■ Exercise prompt ■
Reproduce the part of the article on reimagining Indigenous education that opens with the words containing "A confluence of" and closes with "and enlightening conversations.".

■ Document passage ■
******************************

Reimagining Indigenous Education
“Reimagining Indigneous Education” - Our first event, organized at UC Berkeley with Ayize Jama Everret, Marlena Robbins, and Indian gurus Smriti and Adiji from India.
A confluence of indigenous perspectives on education
Sunflower Sutras organized “Reimagining indigenous education” over a year ago, to honor the arrival of Smrithi and Shriman Adinarayanan to California. Both of them wished to speak with scholars or researchers interested in the topic, so we invited Ayize Jama-Everett and Marlena Robbins, two people whose insight on this (and many) other topics we look up to. We weren’t sure of what would come out of the event, but were very hopeful and excited. The coming together of 4 wise people from different lineages, indigenous traditions and cosmovisions was bound to lead down rich and enlightening conversations.
Through the fellowship CIKS awarded us, we’ve now begun going through the approximately 3 hours of footage we have of the event, which we’ve begun editing into small bites for our Instagram which you can see here. The event's aim was to discuss how to integrate Indigenous Knowledge Systems into our academic spaces and build sacred educational models. One of Sunflower Sutra’s objectives is to help “thread worlds together through faith and collective wisdom.” This event seemed important to us, as westerners rush to incorporate indigenous wisdom and practices into their institutions in what sometimes feels like an attempt to patch a sinking paradigm. How is this exercise to be done respectfully, reciprocally, in a healthy way? The conversation branched into all areas of life, as our guests wove together their thoughts and feelings about what education is or could be, at its core.
Often, their words would touch upon the systemic challenges which indigenous and BIPOC communities face, in the context of a colonizing project which has been invisibilized to the point of serving nowadays as synonym for “civilization.”

******************************

■ Stored entries ■

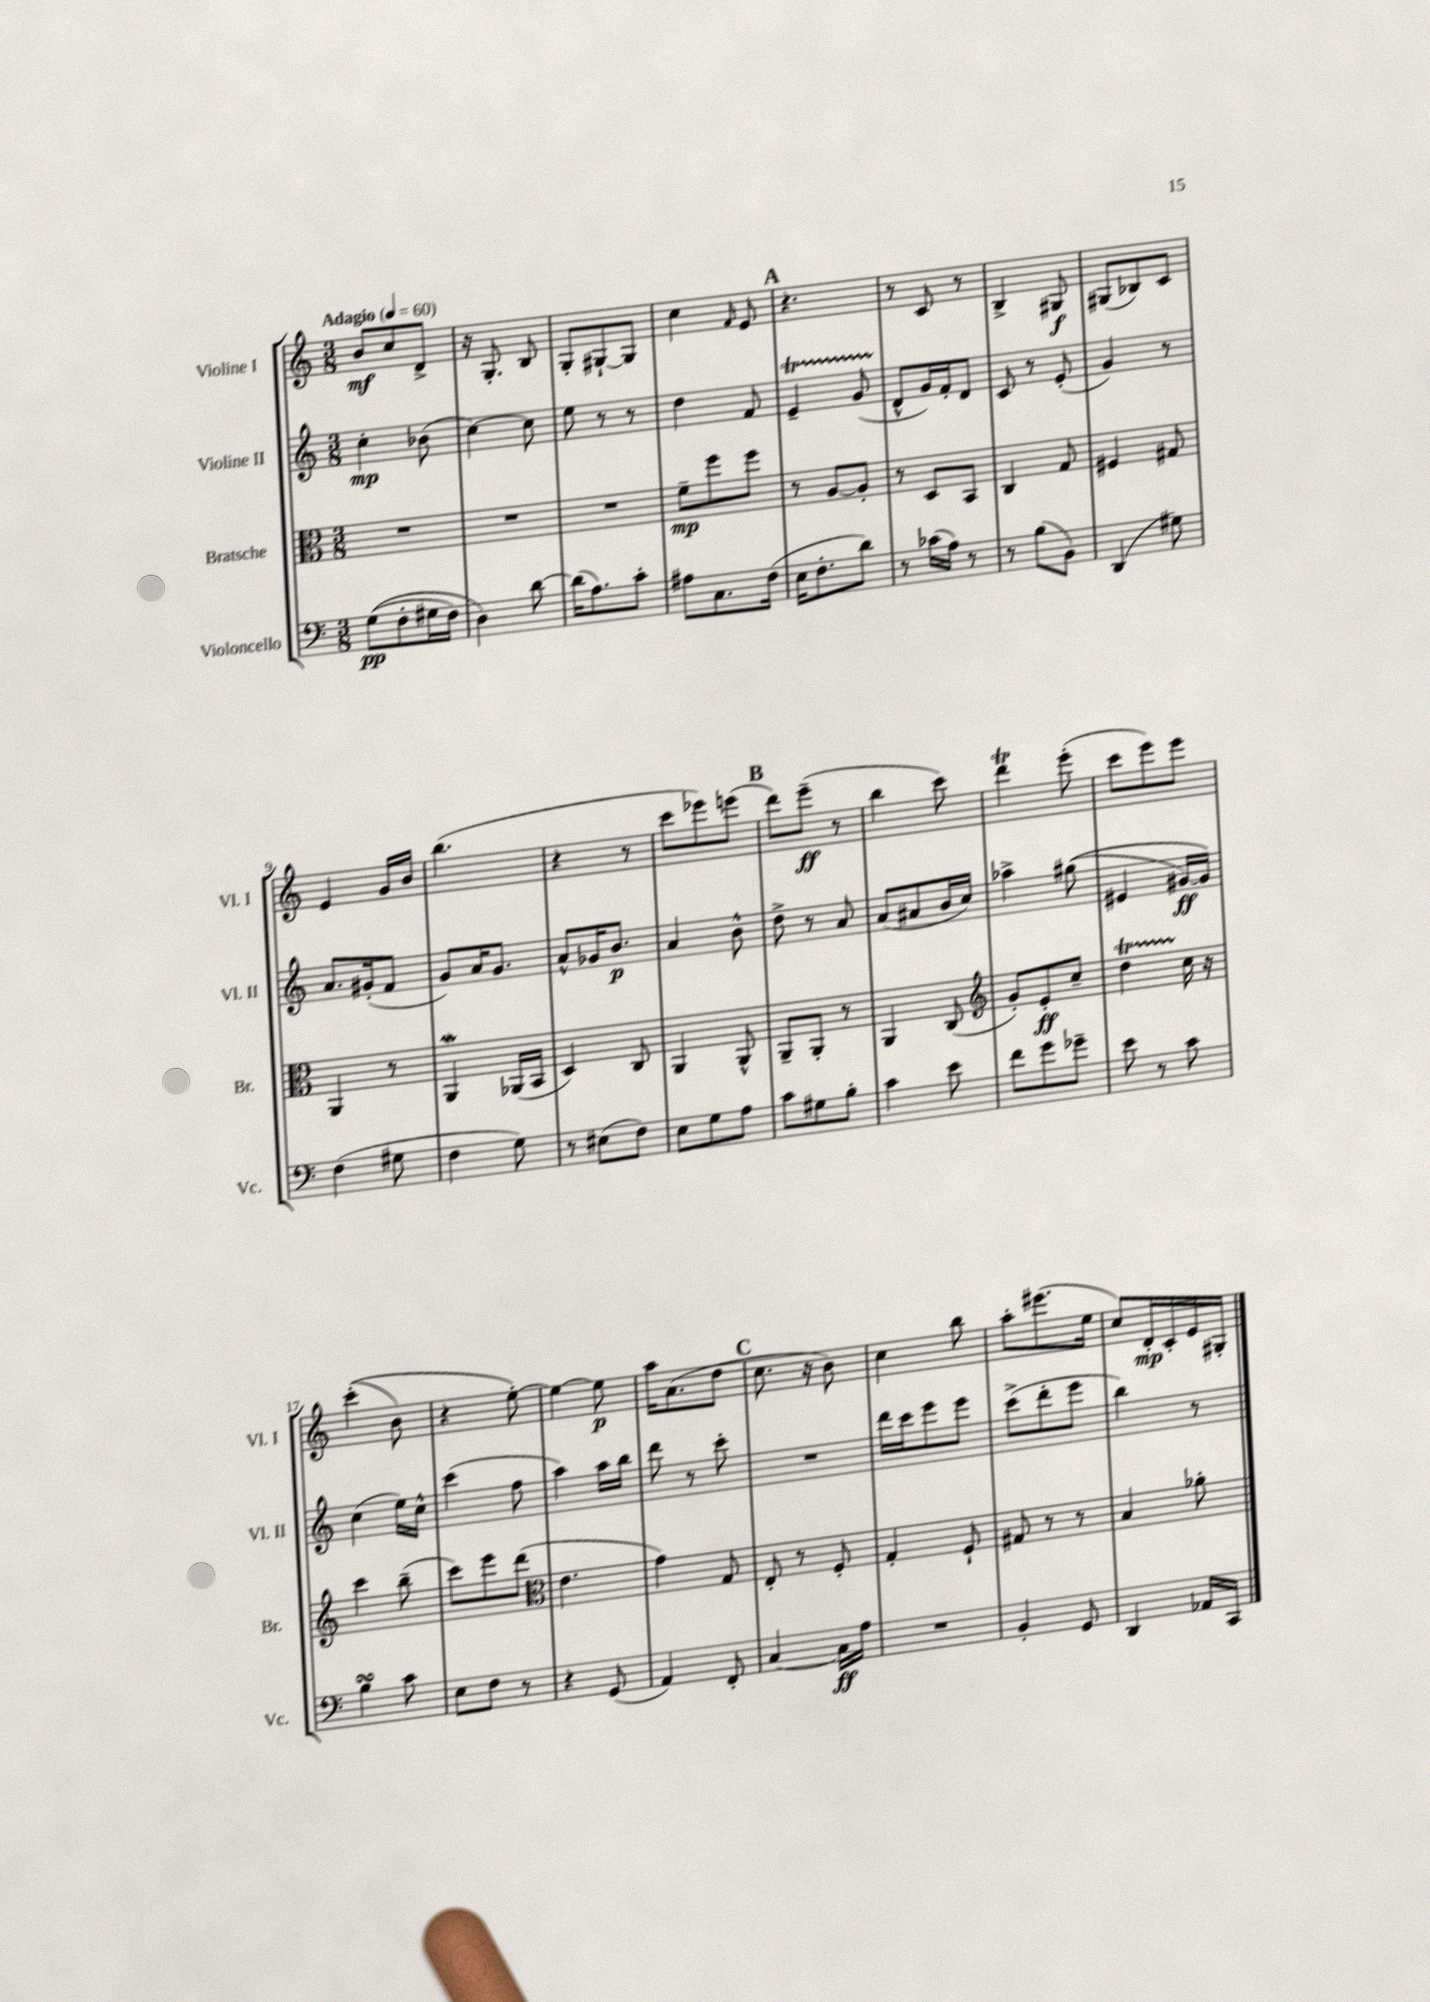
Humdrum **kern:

**kern	**dynam	**kern	**dynam	**kern	**dynam	**kern	**dynam
*part4	*part4	*part3	*part3	*part2	*part2	*part1	*part1
*staff4	*staff4	*staff3	*staff3	*staff2	*staff2	*staff1	*staff1
*I"Violoncello	*	*I"Bratsche	*	*I"Violine II	*	*I"Violine I	*
*I'Vc.	*	*I'Br.	*	*I'Vl. II	*	*I'Vl. I	*
*clefF4	*	*clefC3	*	*clefG2	*	*clefG2	*
*k[]	*	*k[]	*	*k[]	*	*k[]	*
*M3/8	*	*M3/8	*	*M3/8	*	*M3/8	*
*MM60	*	*MM60	*	*MM60	*	*MM60	*
=1	=1	=1	=1	=1	=1	=1	=1
!	!	!	!	!	!	!LO:TX:a:B:t=Adagio	!
((8G\L	pp	4.r	.	4cc'\	mp	8b/L	mf
8F'\	.	.	.	.	.	8cc/	.
16G#X\L	.	.	.	(8b-X\	.	8d^/J	.
16F\JJ)	.	.	.	.	.	.	.
=2	=2	=2	=2	=2	=2	=2	=2
4D\)	.	4.r	.	[4cc\)	.	16r	.
.	.	.	.	.	.	8.G'/	.
[8d\	.	.	.	8cc\]	.	8B/	.
=3	=3	=3	=3	=3	=3	=3	=3
(16d\KL]	.	4.r	.	8ee\	.	8G'/L	.
8.A\)	.	.	.	.	.	.	.
.	.	.	.	8r	.	[8G#X`/	.
8c'\J	.	.	.	8r	.	8G#/J]	.
=4	=4	=4	=4	=4	=4	=4	=4
8A#X\L	.	8f~\L	mp	4dd\	.	4cc\	.
8.C\	.	8ff\	.	.	.	.	.
.	.	.	.	.	.	16qqf/	.
.	.	8ff\J	.	8f/	.	8e/	.
(16F\Jk	.	.	.	.	.	.	.
!!LO:REH:place=s1:t=A
=5	=5	=5	=5	=5	=5	=5	=5
16E\KL	.	8r	.	4et~/	.	4.r	.
8.F'\	.	.	.	.	.	.	.
.	.	[8A/L	.	.	.	.	.
8d\J)	.	8A'/J]	.	(8gTTT/	.	.	.
=6	=6	=6	=6	=6	=6	=6	=6
8r	.	8r	.	8d^^/L	.	8r	.
(16c-X\LL	.	8D/L	.	16g/L)	.	8c/	.
16A\JJ)	.	.	.	16f'/J	.	.	.
8r	.	8BB/J	.	8d/J	.	8r	.
=7	=7	=7	=7	=7	=7	=7	=7
8r	.	4C/	.	8c/	.	4B^/	.
(8B\L	.	.	.	8r	.	.	.
8BB\J)	.	8G/	.	(8e'/	.	8G#X/	f
=8	=8	=8	=8	=8	=8	=8	=8
(4DD/	.	4F#X/	.	4g/)	.	(8G#X/L	.
.	.	.	.	.	.	8B-X/)	.
8G#X\)	.	8G#X/	.	8r	.	8c/J	.
!!LO:LB:g=z
=9	=9	=9	=9	=9	=9	=9	=9
(4F\	.	4AA/	.	8.a/L	.	4e/	.
.	.	.	.	(16g#X'/k	.	.	.
8G#X\	.	8r	.	8f/J	.	16g/LL	.
.	.	.	.	.	.	16b/JJ	.
=10	=10	=10	=10	=10	=10	=10	=10
4F\	.	4AAW/	.	8g/L)	.	(4.bb\	.
.	.	.	.	16a/K	.	.	.
.	.	.	.	8.g/J	.	.	.
8G\)	.	(16AA-X/LL	.	.	.	.	.
.	.	16BB/JJ	.	.	.	.	.
=11	=11	=11	=11	=11	=11	=11	=11
8r	.	4D/)	.	8a^^/L	.	4r	.
(8E#X\L	.	.	.	16g-X/K	.	.	.
.	.	.	.	8.b/J	p	.	.
8F\J)	.	8C/	.	.	.	8r	.
=12	=12	=12	=12	=12	=12	=12	=12
8E\L	.	4AA/	.	4a/	.	8ccc\L	.
8G\	.	.	.	.	.	8eee-X\)	.
8A\J	.	8AA^^/	.	8b^^\	.	(8eeen\J	.
!!LO:REH:place=s1:t=B
=13	=13	=13	=13	=13	=13	=13	=13
8c\L	.	8AA~/L	.	8dd^\	.	8ddd\L)	.
8G#X\	.	8AA'/J	.	8r	.	(8eee~\J	ff
8B'\J	.	8r	.	8a/	.	8r	.
=14	=14	=14	=14	=14	=14	=14	=14
4c\	.	4AA/	.	(8a/L	.	4bb\	.
.	.	.	.	8a#X/	.	.	.
8e\	.	(8C/	.	16b/L	.	8ccc\)	.
.	.	.	.	16cc/JJ)	.	.	.
=15	=15	=15	=15	=15	=15	=15	=15
*	*	*clefG2	*	*	*	*	*
8f\L	.	8g'/L)	.	4aa-X^\	.	4dddT\	.
8g\	.	8e'/	ff	.	.	.	.
8g-X~\J	.	8cc~/J	.	((8gg#X\	.	(8eee'\	.
=16	=16	=16	=16	=16	=16	=16	=16
8e\	.	4ddT\	.	4e#X/	.	8ccc\L	.
8r	.	.	.	.	.	8eee\)	.
8c\	.	16cc\	.	[16g#X/LL)	ff	8eee\J	.
.	.	16r	.	16g#/JJ])	.	.	.
!!LO:LB:g=z
=17	=17	=17	=17	=17	=17	=17	=17
4BsSsS\	.	4ccc\	.	(4cc\	.	((4ccc'\	.
8c\	.	(8bb~\	.	16ee\LL)	.	8b\)	.
.	.	.	.	16cc^^\JJ	.	.	.
=18	=18	=18	=18	=18	=18	=18	=18
8E\L	.	8ccc\L)	.	(4ccc\	.	4r	.
8F\J	.	8eee\	.	.	.	.	.
8r	.	(8ddd\J	.	8ff\	.	[8ee'\)	.
=19	=19	=19	=19	=19	=19	=19	=19
*	*	*clefC3	*	*	*	*	*
4r	.	4.e\	.	4aa\)	.	4ee\_	.
(8GG/	.	.	.	16aa\LL	.	8ee\]	p
.	.	.	.	16bb\JJ	.	.	.
=20	=20	=20	=20	=20	=20	=20	=20
4AA/)	.	4g\)	.	8ddd\	.	16aa\KL	.
.	.	.	.	.	.	(8.a\	.
.	.	.	.	8r	.	.	.
8FF'/	.	8G/	.	8ccc'\	.	8dd\J	.
!!LO:REH:place=s1:t=C
=21	=21	=21	=21	=21	=21	=21	=21
[4C/	.	8E'/	.	4.r	.	8.cc\	.
.	.	8r	.	.	.	.	.
.	.	.	.	.	.	16r	.
16C\LL]	ff	8F'/	.	.	.	8b\)	.
16A\JJ	.	.	.	.	.	.	.
=22	=22	=22	=22	=22	=22	=22	=22
4.r	.	4G'/	.	16ddd\LL	.	4cc\	.
.	.	.	.	16ccc\J	.	.	.
.	.	.	.	8eee\	.	.	.
.	.	8F`/	.	8eee\J	.	8bb\	.
=23	=23	=23	=23	=23	=23	=23	=23
4BB'/	.	8G#X/	.	(8ccc^\L	.	8aa'\L	.
.	.	8r	.	8ddd'\	.	(8.eee#X\	.
8GG/	.	8r	.	8eee\J	.	.	.
.	.	.	.	.	.	16ee\Jk	.
=24	=24	=24	=24	=24	=24	=24	=24
4DD/	.	4B/	.	4bb\)	.	8cc/L)	.
.	.	.	.	.	.	16d'/L	mp
.	.	.	.	.	.	16c'/	.
16AA-X/LL	.	8a-X'\	.	8r	.	16e/	.
16CC/JJ	.	.	.	.	.	16G#X'/JJ	.
==	==	==	==	==	==	==	==
*-	*-	*-	*-	*-	*-	*-	*-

******************************

■ Written answer ■
A confluence of indigenous perspectives on education
Sunflower Sutras organized “Reimagining indigenous education” over a year ago, to honor the arrival of Smrithi and Shriman Adinarayanan to California. Both of them wished to speak with scholars or researchers interested in the topic, so we invited Ayize Jama-Everett and Marlena Robbins, two people whose insight on this (and many) other topics we look up to. We weren’t sure of what would come out of the event, but were very hopeful and excited. The coming together of 4 wise people from different lineages, indigenous traditions and cosmovisions was bound to lead down rich and enlightening conversations.